---- SUPPLIED MATERIAL

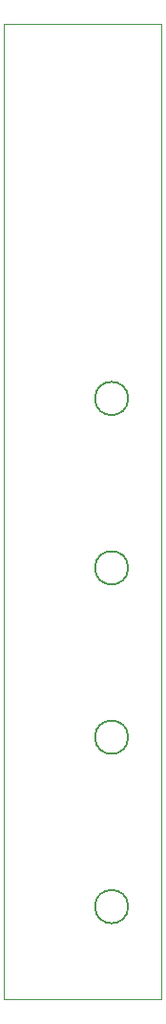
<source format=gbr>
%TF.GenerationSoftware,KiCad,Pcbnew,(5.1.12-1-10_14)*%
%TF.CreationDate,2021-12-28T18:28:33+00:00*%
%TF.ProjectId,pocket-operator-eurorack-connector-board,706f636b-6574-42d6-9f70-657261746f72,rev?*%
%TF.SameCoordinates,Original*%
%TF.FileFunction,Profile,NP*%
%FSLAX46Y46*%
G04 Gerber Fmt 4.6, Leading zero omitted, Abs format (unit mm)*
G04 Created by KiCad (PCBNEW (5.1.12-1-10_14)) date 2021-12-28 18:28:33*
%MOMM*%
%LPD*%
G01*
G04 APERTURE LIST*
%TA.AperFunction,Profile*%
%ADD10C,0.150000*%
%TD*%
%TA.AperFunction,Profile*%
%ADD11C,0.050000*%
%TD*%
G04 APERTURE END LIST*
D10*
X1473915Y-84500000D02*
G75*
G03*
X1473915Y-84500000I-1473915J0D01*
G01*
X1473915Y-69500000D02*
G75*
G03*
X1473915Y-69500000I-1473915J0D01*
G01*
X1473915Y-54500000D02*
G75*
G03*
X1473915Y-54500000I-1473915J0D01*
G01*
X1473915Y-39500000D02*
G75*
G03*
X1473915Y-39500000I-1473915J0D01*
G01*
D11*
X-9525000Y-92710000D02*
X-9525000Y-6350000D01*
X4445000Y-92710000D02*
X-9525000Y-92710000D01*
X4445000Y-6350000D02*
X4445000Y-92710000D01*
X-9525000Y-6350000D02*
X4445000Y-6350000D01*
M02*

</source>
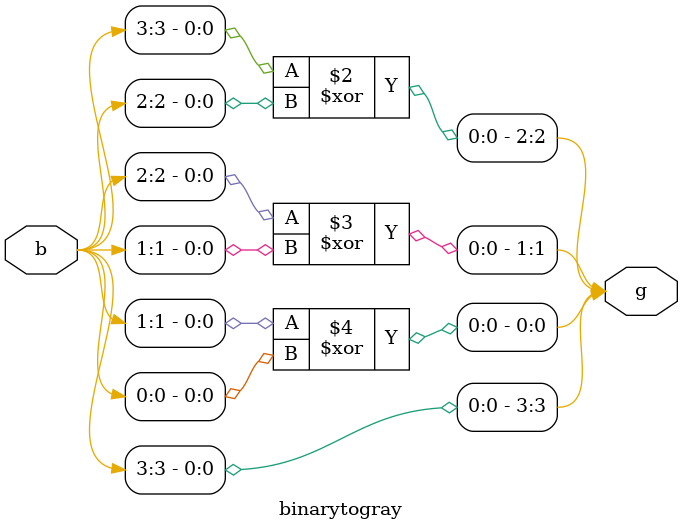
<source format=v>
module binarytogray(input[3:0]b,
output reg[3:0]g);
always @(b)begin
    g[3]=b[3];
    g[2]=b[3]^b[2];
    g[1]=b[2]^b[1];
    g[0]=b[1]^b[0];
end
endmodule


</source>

--------

> **GOAL OF THE EXERCISE**: Your answer should hold exactly the lines from the one containing "<source format=v>" through the end of the entries above, and nothing else.

> **ANSWER FOR THE TASK**:
<source format=v>
module binarytogray(input[3:0]b,
output reg[3:0]g);
always @(b)begin
    g[3]=b[3];
    g[2]=b[3]^b[2];
    g[1]=b[2]^b[1];
    g[0]=b[1]^b[0];
end
endmodule


</source>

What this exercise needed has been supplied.